By Zachary Fagenson
NORTH MIAMI, Fla. (Reuters) – The shooting by police of an unarmed black man as he lay on the ground with his hands in the air in North Miami, Florida, raised calls on Thursday for U.S. police to review their training programs and policies.
Behavioral therapist Charles Kinsey was shot on Monday as he tried to get an autistic patient back to a nearby group home from which he had wandered. A cell phone video showed Kinsey with his hands extended above his chest moments before a bullet struck his leg.
The American Civil Liberties Union of Florida said the incident showed more police training was needed, particularly for situations involving people with disabilities.
“We are grateful that both Mr. Kinsey and his patient are alive, but without changes in policy and improved training of officers, we will very likely see more needless shootings and deaths at the hands of police,” Howard Simon, executive director of the ACLU of Florida, said in a statement.
North Miami Police Chief Gary Eugene said on Thursday that an investigation into the shooting would be conducted by the Florida Department of Law Enforcement at his request.
Kinsey’s lawyer, Hilton Napoleon of the firm Rasco Klock Perez & Nieto in Coral Gables, Florida, sent the video to Reuters on Thursday. Napoleon did not provide information about who filmed it. Neither he nor Kinsey were immediately available for comment.
U.S. Attorney General Loretta Lynch said on Thursday the U.S. Justice Department was gathering information about the incident, the latest controversial shooting of a black man by police in the United States.
Kinsey told Miami’s WSVN-TV that he was trying to calm the autistic patient when police showed up on Monday evening. Media reports have said Kinsey is 47 years old.

[Items from a data source]

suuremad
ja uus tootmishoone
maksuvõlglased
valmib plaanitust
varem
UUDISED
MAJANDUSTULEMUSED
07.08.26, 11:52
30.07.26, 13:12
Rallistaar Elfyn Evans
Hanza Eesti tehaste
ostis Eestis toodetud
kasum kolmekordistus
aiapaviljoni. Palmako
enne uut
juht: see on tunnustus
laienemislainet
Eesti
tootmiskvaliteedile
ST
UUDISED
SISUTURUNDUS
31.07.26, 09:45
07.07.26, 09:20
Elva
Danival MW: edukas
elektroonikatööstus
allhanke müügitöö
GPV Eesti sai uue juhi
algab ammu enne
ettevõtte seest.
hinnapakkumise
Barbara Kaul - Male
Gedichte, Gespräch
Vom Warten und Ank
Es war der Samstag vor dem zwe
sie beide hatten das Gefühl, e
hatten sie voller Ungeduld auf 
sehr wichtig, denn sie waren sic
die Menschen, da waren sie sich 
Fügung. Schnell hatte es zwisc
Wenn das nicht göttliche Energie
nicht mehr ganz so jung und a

---

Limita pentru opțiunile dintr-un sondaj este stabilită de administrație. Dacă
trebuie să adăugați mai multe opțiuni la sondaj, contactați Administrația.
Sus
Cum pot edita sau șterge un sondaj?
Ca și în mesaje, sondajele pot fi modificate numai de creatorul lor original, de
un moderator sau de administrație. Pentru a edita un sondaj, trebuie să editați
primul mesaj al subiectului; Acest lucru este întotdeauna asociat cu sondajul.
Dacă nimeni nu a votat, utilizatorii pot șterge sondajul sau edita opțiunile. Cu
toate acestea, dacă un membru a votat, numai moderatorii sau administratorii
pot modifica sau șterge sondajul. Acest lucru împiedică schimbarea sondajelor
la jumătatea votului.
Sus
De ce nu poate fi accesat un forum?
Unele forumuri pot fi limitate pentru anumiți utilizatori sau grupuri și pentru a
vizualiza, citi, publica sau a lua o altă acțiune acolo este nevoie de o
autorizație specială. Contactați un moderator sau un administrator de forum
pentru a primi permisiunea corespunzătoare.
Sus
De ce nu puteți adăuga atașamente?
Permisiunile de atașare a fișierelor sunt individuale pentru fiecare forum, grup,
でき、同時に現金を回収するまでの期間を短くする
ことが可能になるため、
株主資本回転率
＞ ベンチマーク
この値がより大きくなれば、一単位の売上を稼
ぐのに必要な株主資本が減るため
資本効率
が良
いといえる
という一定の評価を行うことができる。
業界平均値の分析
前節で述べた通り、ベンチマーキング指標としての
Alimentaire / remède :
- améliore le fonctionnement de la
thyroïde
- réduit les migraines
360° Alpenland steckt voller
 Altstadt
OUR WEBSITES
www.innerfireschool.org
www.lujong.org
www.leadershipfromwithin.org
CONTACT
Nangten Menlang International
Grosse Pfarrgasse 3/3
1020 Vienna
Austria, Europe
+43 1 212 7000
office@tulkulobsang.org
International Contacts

# Brief
Return the part of the news article about the North Miami police shooting from "The American Civil" up to and including "available for comment.", copied word for word.

# Result of this task
The American Civil Liberties Union of Florida said the incident showed more police training was needed, particularly for situations involving people with disabilities.
“We are grateful that both Mr. Kinsey and his patient are alive, but without changes in policy and improved training of officers, we will very likely see more needless shootings and deaths at the hands of police,” Howard Simon, executive director of the ACLU of Florida, said in a statement.
North Miami Police Chief Gary Eugene said on Thursday that an investigation into the shooting would be conducted by the Florida Department of Law Enforcement at his request.
Kinsey’s lawyer, Hilton Napoleon of the firm Rasco Klock Perez & Nieto in Coral Gables, Florida, sent the video to Reuters on Thursday. Napoleon did not provide information about who filmed it. Neither he nor Kinsey were immediately available for comment.